Start of Stored data

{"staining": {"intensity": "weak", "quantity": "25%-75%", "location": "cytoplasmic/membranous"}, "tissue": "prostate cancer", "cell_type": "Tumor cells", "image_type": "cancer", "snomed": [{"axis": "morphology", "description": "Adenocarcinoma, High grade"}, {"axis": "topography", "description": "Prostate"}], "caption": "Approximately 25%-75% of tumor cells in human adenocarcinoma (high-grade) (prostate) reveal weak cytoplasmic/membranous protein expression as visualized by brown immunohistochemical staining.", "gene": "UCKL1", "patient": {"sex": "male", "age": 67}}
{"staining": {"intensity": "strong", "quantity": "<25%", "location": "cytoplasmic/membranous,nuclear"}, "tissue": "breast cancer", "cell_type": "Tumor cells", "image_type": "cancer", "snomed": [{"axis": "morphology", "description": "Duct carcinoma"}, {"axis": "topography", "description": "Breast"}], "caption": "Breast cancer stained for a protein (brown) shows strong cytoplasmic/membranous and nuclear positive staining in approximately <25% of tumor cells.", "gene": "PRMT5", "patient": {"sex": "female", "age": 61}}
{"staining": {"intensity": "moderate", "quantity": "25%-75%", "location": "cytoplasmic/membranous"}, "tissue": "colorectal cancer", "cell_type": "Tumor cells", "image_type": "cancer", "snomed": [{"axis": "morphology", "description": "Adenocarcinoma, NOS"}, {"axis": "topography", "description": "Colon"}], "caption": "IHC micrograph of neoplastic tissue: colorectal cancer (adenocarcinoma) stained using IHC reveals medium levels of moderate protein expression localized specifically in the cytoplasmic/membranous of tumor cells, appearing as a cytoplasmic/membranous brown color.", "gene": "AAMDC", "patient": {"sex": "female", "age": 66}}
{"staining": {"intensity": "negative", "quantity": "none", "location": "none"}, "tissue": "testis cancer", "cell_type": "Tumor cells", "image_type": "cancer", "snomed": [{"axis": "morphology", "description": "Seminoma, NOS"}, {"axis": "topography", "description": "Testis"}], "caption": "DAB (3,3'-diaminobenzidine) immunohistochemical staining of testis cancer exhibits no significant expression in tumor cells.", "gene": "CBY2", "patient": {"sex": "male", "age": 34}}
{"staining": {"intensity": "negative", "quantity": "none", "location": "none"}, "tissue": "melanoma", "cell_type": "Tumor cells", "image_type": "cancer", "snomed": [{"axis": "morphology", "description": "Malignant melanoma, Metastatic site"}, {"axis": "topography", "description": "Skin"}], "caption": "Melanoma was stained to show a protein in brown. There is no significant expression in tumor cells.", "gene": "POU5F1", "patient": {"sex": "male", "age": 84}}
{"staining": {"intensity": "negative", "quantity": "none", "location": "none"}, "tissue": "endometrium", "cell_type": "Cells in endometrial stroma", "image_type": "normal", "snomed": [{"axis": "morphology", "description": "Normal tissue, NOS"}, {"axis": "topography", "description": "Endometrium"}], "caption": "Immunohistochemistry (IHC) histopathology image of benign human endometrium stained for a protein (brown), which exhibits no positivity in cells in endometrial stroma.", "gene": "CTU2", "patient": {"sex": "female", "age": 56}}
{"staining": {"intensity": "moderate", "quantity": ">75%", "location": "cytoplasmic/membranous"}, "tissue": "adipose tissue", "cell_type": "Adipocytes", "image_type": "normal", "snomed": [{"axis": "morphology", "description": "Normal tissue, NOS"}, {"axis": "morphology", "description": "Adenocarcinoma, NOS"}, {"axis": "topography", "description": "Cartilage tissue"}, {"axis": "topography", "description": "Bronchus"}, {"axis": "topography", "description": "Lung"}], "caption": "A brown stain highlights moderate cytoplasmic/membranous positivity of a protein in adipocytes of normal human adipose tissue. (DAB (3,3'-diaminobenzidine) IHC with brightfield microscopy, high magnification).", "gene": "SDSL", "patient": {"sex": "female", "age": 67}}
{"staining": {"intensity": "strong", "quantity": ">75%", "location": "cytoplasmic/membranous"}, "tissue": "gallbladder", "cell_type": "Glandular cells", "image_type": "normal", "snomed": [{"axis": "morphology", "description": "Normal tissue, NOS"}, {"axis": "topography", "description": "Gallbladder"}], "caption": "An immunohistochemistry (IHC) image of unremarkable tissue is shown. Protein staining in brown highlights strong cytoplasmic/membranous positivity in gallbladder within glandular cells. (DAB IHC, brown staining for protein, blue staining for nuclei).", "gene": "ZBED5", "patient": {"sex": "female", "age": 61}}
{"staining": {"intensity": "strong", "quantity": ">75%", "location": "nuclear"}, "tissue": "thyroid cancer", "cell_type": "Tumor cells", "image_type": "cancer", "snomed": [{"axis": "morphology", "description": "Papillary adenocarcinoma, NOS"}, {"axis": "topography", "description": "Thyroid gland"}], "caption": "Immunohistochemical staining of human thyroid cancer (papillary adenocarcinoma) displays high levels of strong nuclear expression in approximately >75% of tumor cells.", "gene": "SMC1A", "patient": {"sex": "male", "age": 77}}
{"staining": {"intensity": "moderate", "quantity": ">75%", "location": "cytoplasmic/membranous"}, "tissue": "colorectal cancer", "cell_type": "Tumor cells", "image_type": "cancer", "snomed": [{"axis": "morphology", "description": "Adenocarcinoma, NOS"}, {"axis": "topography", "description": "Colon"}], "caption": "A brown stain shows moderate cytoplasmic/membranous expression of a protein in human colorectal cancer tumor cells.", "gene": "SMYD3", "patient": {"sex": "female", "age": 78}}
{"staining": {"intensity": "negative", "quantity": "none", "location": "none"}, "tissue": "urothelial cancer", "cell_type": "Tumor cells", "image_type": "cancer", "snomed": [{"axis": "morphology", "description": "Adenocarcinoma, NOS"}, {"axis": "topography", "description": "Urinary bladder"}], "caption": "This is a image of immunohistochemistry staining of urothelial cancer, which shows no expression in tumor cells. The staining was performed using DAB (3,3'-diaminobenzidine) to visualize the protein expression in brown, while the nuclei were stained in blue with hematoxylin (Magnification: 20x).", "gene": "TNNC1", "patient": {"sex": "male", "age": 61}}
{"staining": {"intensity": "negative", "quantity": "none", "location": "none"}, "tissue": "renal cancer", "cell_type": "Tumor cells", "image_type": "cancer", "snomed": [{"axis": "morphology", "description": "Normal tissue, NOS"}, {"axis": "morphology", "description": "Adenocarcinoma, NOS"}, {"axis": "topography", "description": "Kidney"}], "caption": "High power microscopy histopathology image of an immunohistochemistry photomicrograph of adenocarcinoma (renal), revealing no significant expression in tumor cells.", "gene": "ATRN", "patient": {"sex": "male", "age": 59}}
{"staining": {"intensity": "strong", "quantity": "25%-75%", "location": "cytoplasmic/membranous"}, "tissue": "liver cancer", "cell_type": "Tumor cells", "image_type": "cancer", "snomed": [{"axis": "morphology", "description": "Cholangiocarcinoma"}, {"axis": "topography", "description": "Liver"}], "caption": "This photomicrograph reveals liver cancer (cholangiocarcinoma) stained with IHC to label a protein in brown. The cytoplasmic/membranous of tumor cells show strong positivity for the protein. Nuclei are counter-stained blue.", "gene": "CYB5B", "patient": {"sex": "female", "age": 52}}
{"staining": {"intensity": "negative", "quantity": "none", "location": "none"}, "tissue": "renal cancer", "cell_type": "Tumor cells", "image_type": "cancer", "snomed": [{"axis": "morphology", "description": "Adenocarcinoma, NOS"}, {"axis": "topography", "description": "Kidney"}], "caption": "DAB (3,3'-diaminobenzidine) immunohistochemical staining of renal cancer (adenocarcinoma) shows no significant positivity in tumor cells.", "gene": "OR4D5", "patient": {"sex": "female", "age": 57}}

End of Stored data

Description of the task: Set down exactly the lines of the data above, beginning with the line that has "image of immunohistochemistry" and ending with the line that has "power microscopy histopathology", and no others.

Solution to the problem:
{"staining": {"intensity": "negative", "quantity": "none", "location": "none"}, "tissue": "urothelial cancer", "cell_type": "Tumor cells", "image_type": "cancer", "snomed": [{"axis": "morphology", "description": "Adenocarcinoma, NOS"}, {"axis": "topography", "description": "Urinary bladder"}], "caption": "This is a image of immunohistochemistry staining of urothelial cancer, which shows no expression in tumor cells. The staining was performed using DAB (3,3'-diaminobenzidine) to visualize the protein expression in brown, while the nuclei were stained in blue with hematoxylin (Magnification: 20x).", "gene": "TNNC1", "patient": {"sex": "male", "age": 61}}
{"staining": {"intensity": "negative", "quantity": "none", "location": "none"}, "tissue": "renal cancer", "cell_type": "Tumor cells", "image_type": "cancer", "snomed": [{"axis": "morphology", "description": "Normal tissue, NOS"}, {"axis": "morphology", "description": "Adenocarcinoma, NOS"}, {"axis": "topography", "description": "Kidney"}], "caption": "High power microscopy histopathology image of an immunohistochemistry photomicrograph of adenocarcinoma (renal), revealing no significant expression in tumor cells.", "gene": "ATRN", "patient": {"sex": "male", "age": 59}}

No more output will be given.